Il est bien naturel que le procès de Jérôme Cahuzac, en cette période électorale, donne lieu à commentaires et polémiques, tant dans le monde politique que dans les médias ; pour ce qui est du grand public, je ne sais pas : il y a un tel rejet des « gens d’en haut » qu’on n’est pas sûr qu’il prête encore l’oreille, même au bruit que l’un d’eux fait en tombant…
Car pour une chute, celle de l’ancien ministre du budget est spectaculaire et ne peut guère lui laisser l’espoir d’un retour en forme. En attendant les plaidoiries de la défense, on discute du réquisitoire : sévère sur le fond, modéré dans ses conclusions. Des observateurs aussi avertis que les Pinçon-Charlot par exemple, trouvent que la limitation à trois ans de prison (la loi aurait permis quatre de plus) illustre bien les pratiques d’ _ »une classe sociale avec des effets de manche, des concurrences, de fausses querelles, qui reste malgré tout extrêmement solidaire et mobilisée dans la défense de ses intérêts. »
Soit. Moi, ce qui m’étonne et m’étonnera toujours, c’est le fait que l’inéligibilité (le proc’ a réclamé cinq ans) d’un homme politique pris la main dans le pot de confiote ne soit pas automatique et à vie, mais passons.
Ce que je voulais surtout mettre en lumière, à l’occasion de ce procès, est le fait qu’un homme, un ministre important, qui a menti si longtemps avec un tel aplomb et pour des faits d’une gravité extrême compte-tenu de sa position éminente et de ses fonctions (ce pourquoi il ne mérite en effet aucune indulgence), que cet homme, du fait de ses mensonges d’hier, ne puisse plus rien affirmer aujourd’hui qui ne soit tenu pour une nouvelle menterie.

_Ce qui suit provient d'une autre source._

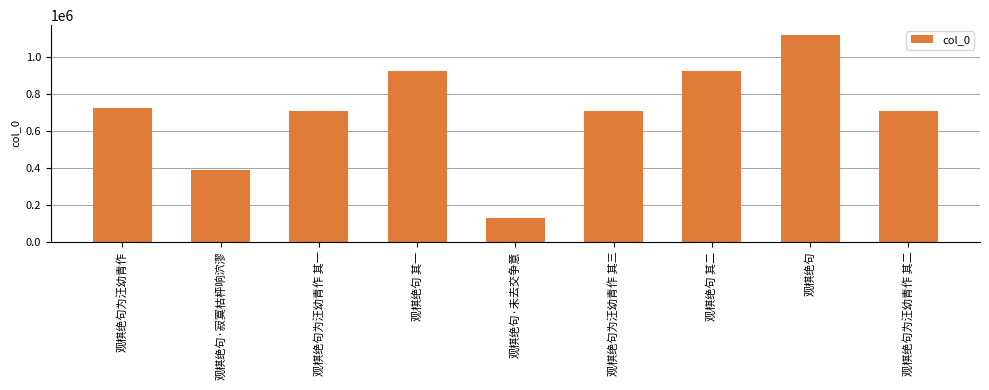

What is the difference between the maximum and second lowest values?

727153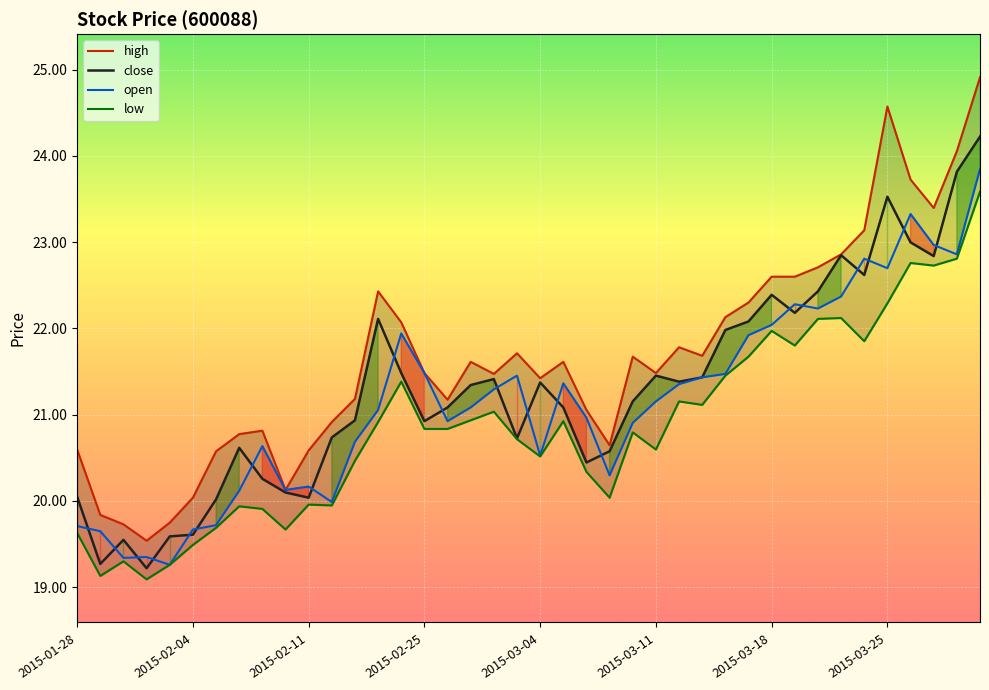

What is the maximum value for close?

24.2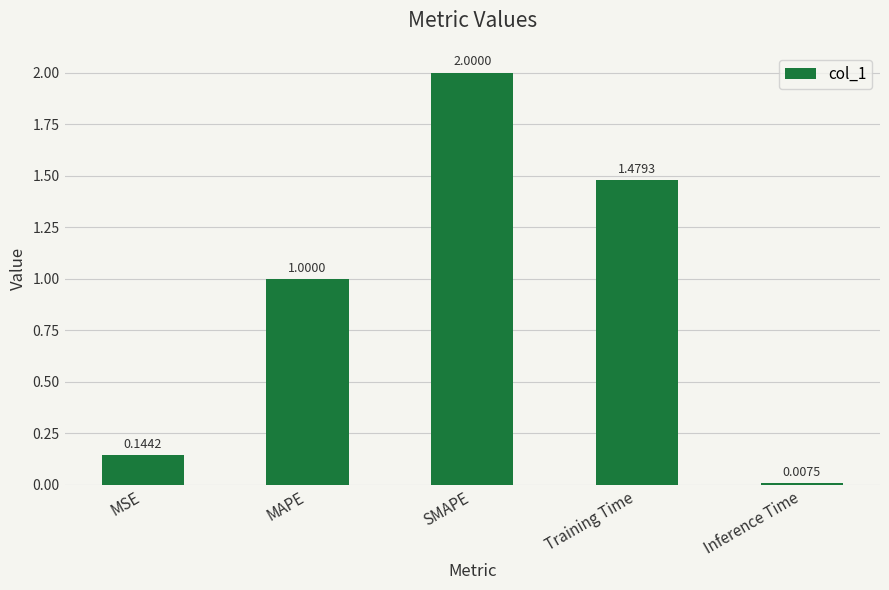

What is the ratio of the value at Training Time to the value at SMAPE?

0.7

Ainsi des deux affirmations qu’il a avancé pour sa défense (en substance) :
1/ »Le compte en Suisse initial (1989) était destiné à du financement politique au bénéfice de la future campagne présidentielle de Michel Rocard (en 1995). »
2/ »Je n’ai jamais menti au président de la République, il ne m’a jamais posé la question d’un compte caché. » (Sous-entendu : pour la bonne raison qu’il savait fort bien à quoi s’en tenir).

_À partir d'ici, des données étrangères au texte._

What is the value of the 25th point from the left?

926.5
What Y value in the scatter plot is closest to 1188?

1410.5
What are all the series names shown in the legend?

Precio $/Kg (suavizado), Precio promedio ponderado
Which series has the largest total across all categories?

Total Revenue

Partout, dans tous les comptes-rendus de presse que j’ai lu ou entendu, ces deux déclarations ont été rejetées, tournées en ridicule, jugées scandaleuses, surtout pour la première, mettant en cause (rendez-vous compte !) un mort « qui ne peut plus se défendre ».
Pardi !
Autrement dit : « Tu as menti, Cahuzac. Tout ce que tu peux dire désormais n’a aucune crédibilité. Tu es condamné par nous, opinion publique, en la personne de ses représentants médiatiques, au mensonge à perpétuité. »
Eh bien, à l’inverse, et sans vouloir minimiser en rien la faute inexcusable de cet homme aujourd’hui déchu, je tiens moi pour vraisemblables l’un et l’autre de ces éléments de défense que l’on n’a pas voulu écouter.